Valentina Mezzacappa
Un giallo in musica

Velvet, che noia!

... non la band di Lou Reed, ma l'inchiesta sul sesso estremo dalla quale il gruppo prese il nome: "The Velvet Underground" di Michael Leigh. Ma davvero fu quella l'ispirazione?

È innegabile. Come quel celebre biscottino che tanto ha segnato la storia della letteratura, la musica ha il potere di farci viaggiare attraverso il tempo, di riesumare antiche memorie, atmosfere, odori, amori, vittorie e disfatte. Eravamo a casa di un amico quando, mesi fa, è venuto a mancare il mitico Lou Reed, frontman dell’altrettanto mitica band The Velvet Underground. La sensazione è stata immediata quanto istintiva: con lui non se ne andava solo un grande artista e un rivoluzionario dei costumi sociali del XX° secolo ma anche una piccola porzione della nostra vita, come probabilmente anche quella di molti altri. Questo perché la musica è molto di più di ciò che ci dà a vedere in superficie. Persone lontanissime da noi e dal nostro quotidiano finiscono col diventarne parte fondamentale e integrante, tanto da regalarci a loro insaputa una colonna sonora della nostra vita.

A detta della Storia, il nome della celebre band di Lou Reed deriva da una pubblicazione che a causa del suo tema scosse il perbenismo e l’eterno puritanesimo degli Stati Uniti. Si tratta di The Velvet Underground, un’inchiesta giornalistica di appena 160 pagine firmata da Michael Leigh, il quale si avventura nel sottobosco del desiderio e della perversione sessuale borghese degli Stati Uniti degli anni sessanta. Nonostante l’argomento (insegna un celebre boemo che la maggior parte della gente scambia per austriaco che la sessualità è mezzo assai prezioso per giungere alla conoscenza profonda di un individuo) si fa enorme fatica ad arrivare alla centossessantesima pagina. È ciò che all’interno si trova di più scandaloso non sono le abitudini erotiche dei casi presi in esame ma l’approccio del giornalista, un approccio datato e ancorato a vecchie convinzioni.
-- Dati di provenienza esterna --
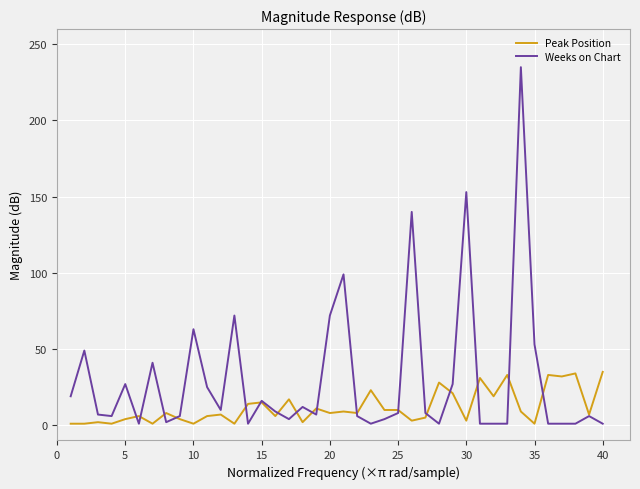

Rank the series by their maximum value, from lowest to highest.

Peak Position, Weeks on Chart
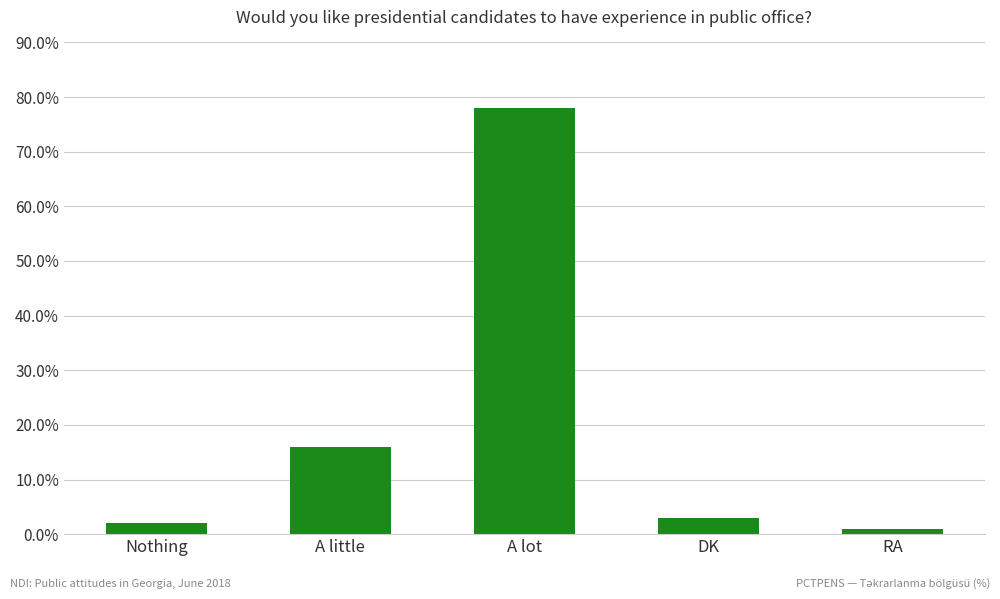

What is the minimum value shown in the chart?

1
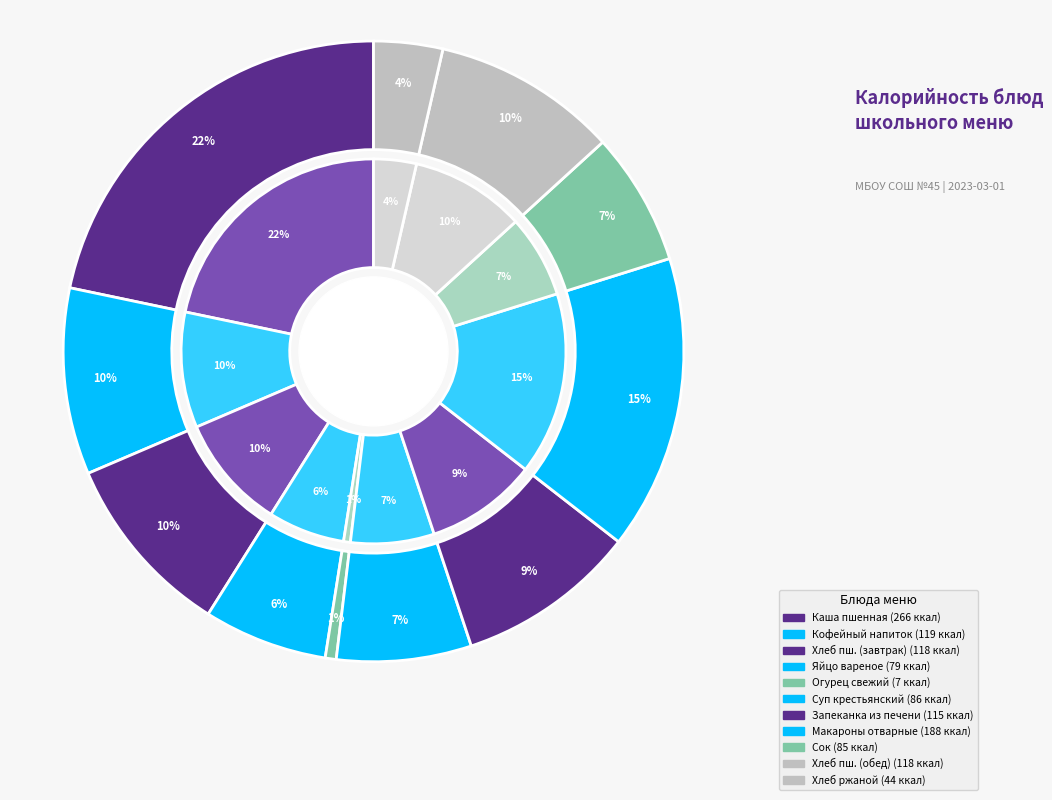

Is it true that Хлеб ржаной is 14% of the pie?

False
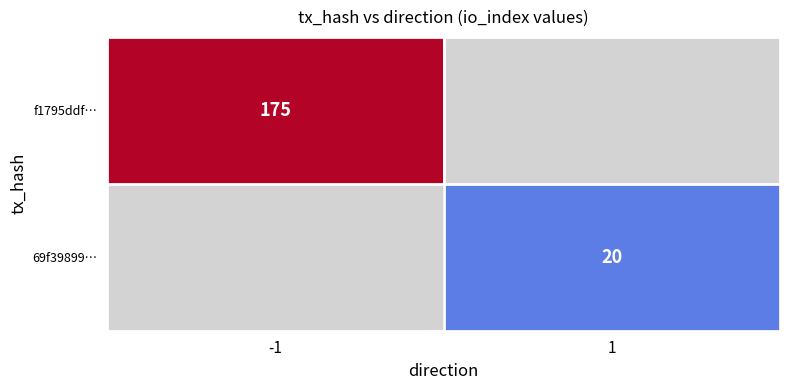

At how many categories does at least one series exceed 169?

1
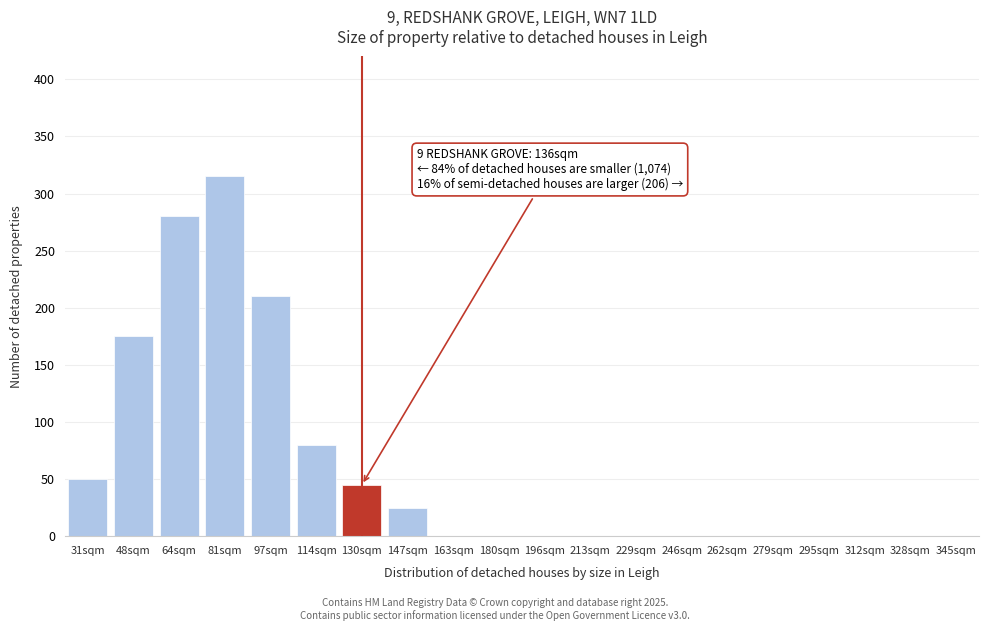

Reading left to right, extract all data points from this chart.

31sqm=50	48sqm=175	64sqm=280	81sqm=315	97sqm=210	114sqm=80	130sqm=45	147sqm=25	163sqm=0	180sqm=0	196sqm=0	213sqm=0	229sqm=0	246sqm=0	262sqm=0	279sqm=0	295sqm=0	312sqm=0	328sqm=0	345sqm=0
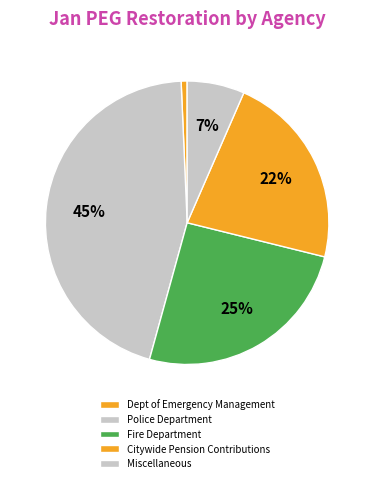

To the nearest percent, what percentage of the pie is Miscellaneous?

7%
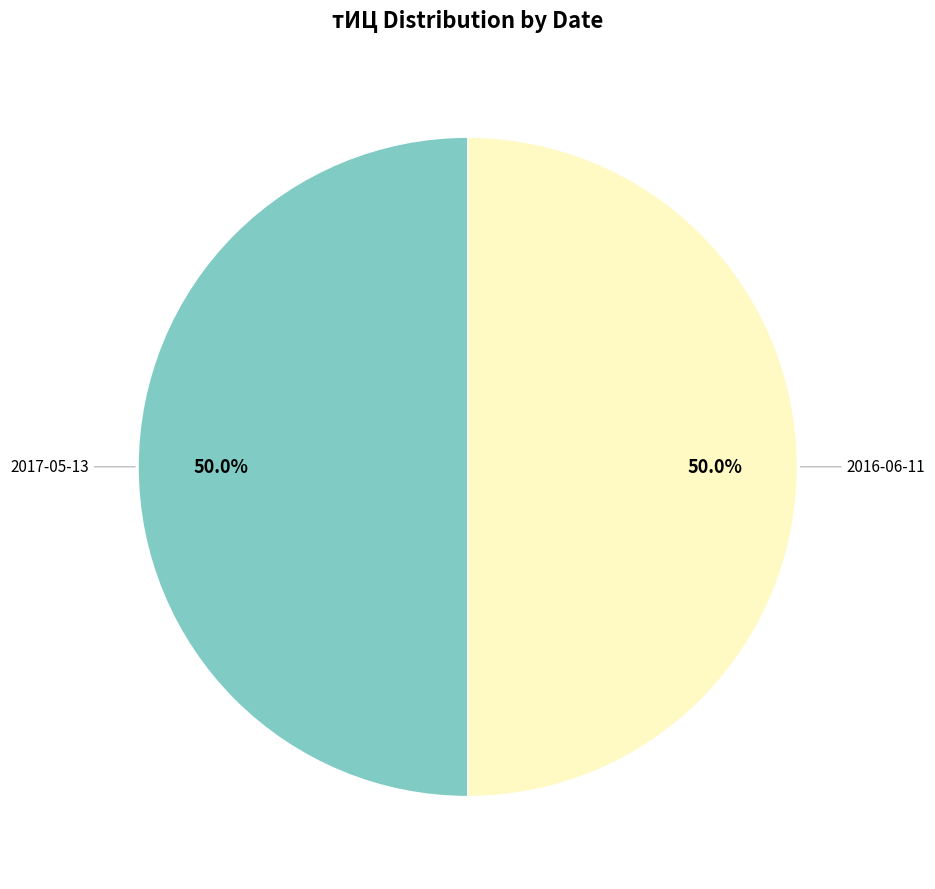

What percentage do 2016-06-11 and 2017-05-13 together represent?

100.0%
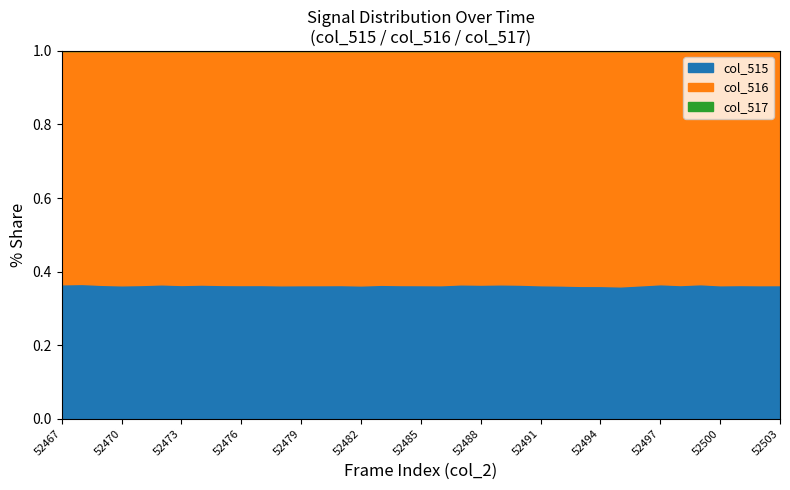

True or false: col_515 and col_517 intersect in this chart.

False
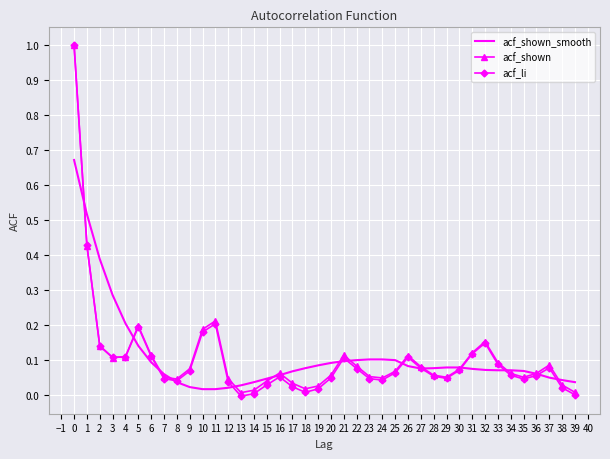

The value of acf_li at 0 is 0.7. True or false?

False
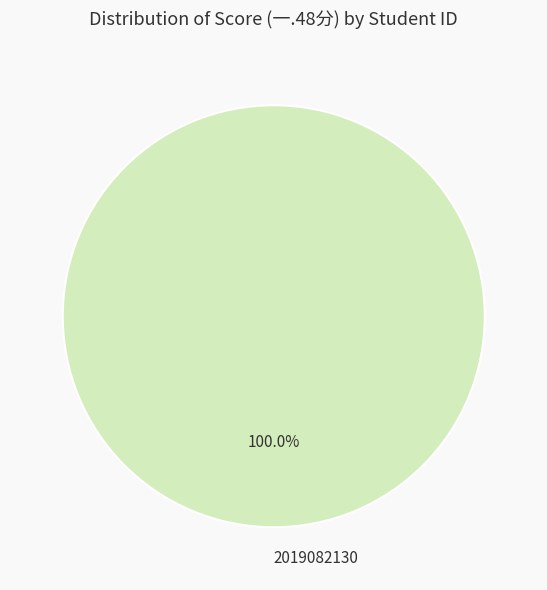

Is there any slice that represents more than half of the pie?

Yes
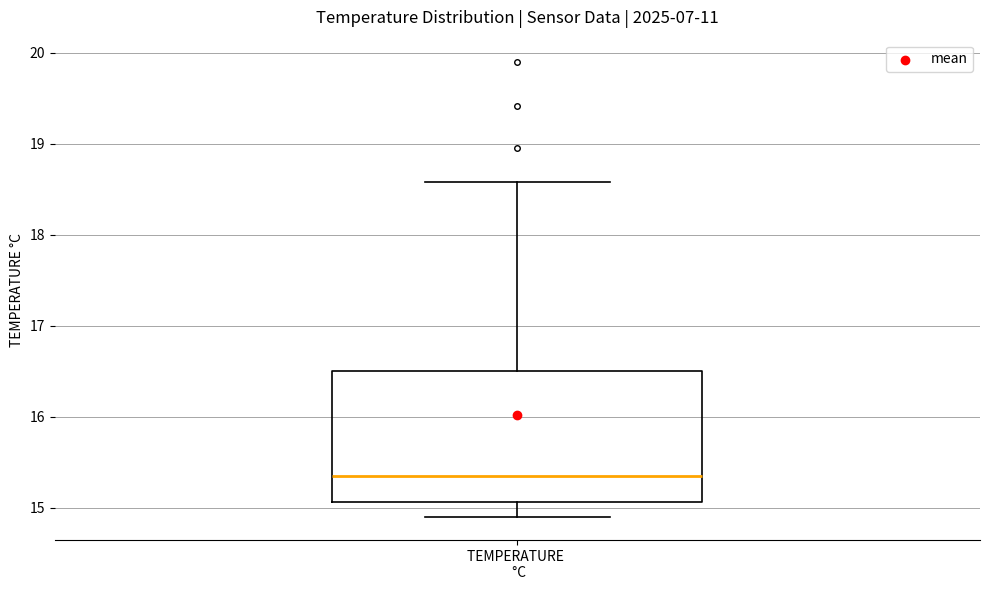

Where does the upper whisker of the box for TEMPERATURE °C end on the y-axis? The values are not printed on the chart, so give them approximately, as read against the axis.

18.6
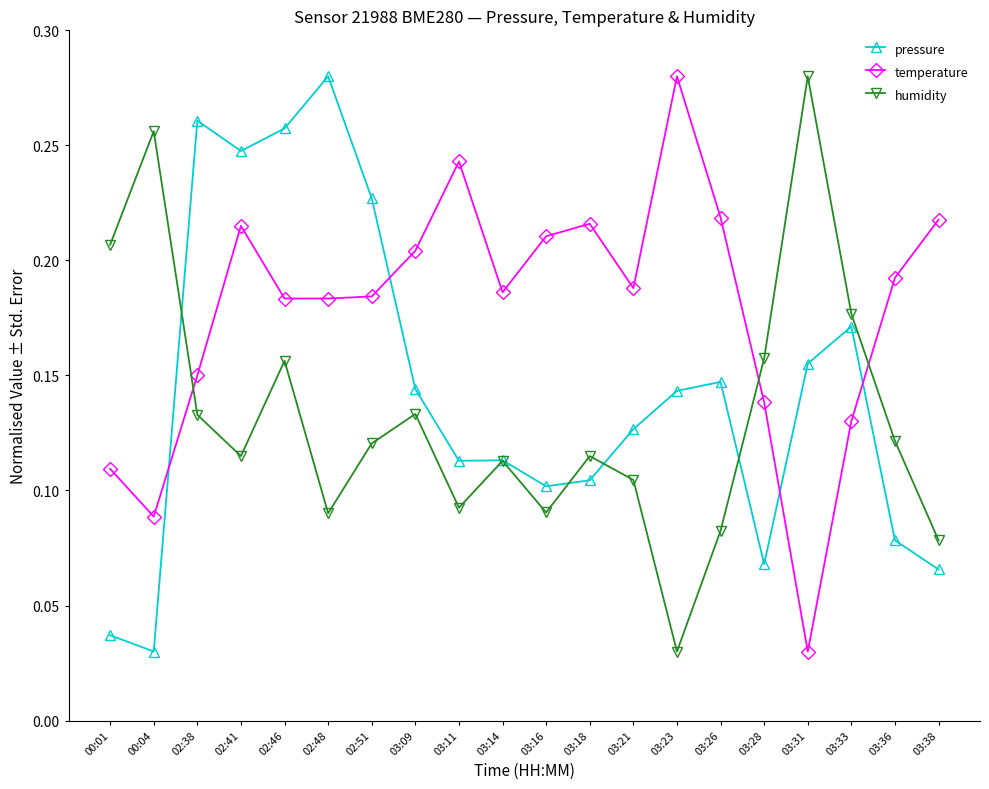

Count the humidity values in the range 0 to 1.

20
Mike Leigh spesso e volentieri censura le informazioni che raccoglie perché a suo dire troppo estreme nei contenuti e sceglie di soffermarsi con una dovizia di particolari sul complicato sistema attraverso il quale scambisti, sadici e masochisti, omossessuali, amanti del bondage e molti altri entrano in contatto gli uni con gli altri anche se risiedenti in località lontane tra loro. Ecco che l’inchiesta di quella che viene venduta come una leggendaria pubblicazione sulla sessuologia abbandona quello che dovrebbe essere il suo effettivo tema per diventare un’esaustiva (forse sin troppo) guida all’intrallazzo per corrispondenza. Leigh ci racconta come i cosiddetti pervertiti dell’America del suo tempo entrano in comunicazione ma quando si tratta di andare a scavare in ciò che essi effettivamente fanno ritrae la mano dopo aver lanciato la pietra, firmando così una noiosa e ripetitiva inchiesta su cataloghi specializzati (dei cui contenuti ci dice molto poco), inserzioni dal doppio significato, e scambi di foto che a malapena vengono descritte. Insomma, arrivati alla fine di The Velvet Underground il lettore si ritrova con un bagaglio conoscitivo al quale senza ombra di dubbio non verrebbe mai applicata la famosa tassa per il sovrappeso.

Michael Leigh «walks on the safe side» (a dirla con Lou Reed), il che rende davvero difficile credere che una band come The Velvet Underground abbia preso il proprio nome, nome che sarà inconfondibile e sinonimo di mondi che fino ad allora erano rimasti nascosti o sepolti grazie a stolti preconcetti, da questa inchiesta superficiale, i cui scarni contenuti risultano alla mercé di inconcepibili preconcetti. Piuttosto: che sia stata una reazione allergica quella di Lou Reed e dei suoi compagni? Davvero non riusciamo a spiegarcelo in altro modo.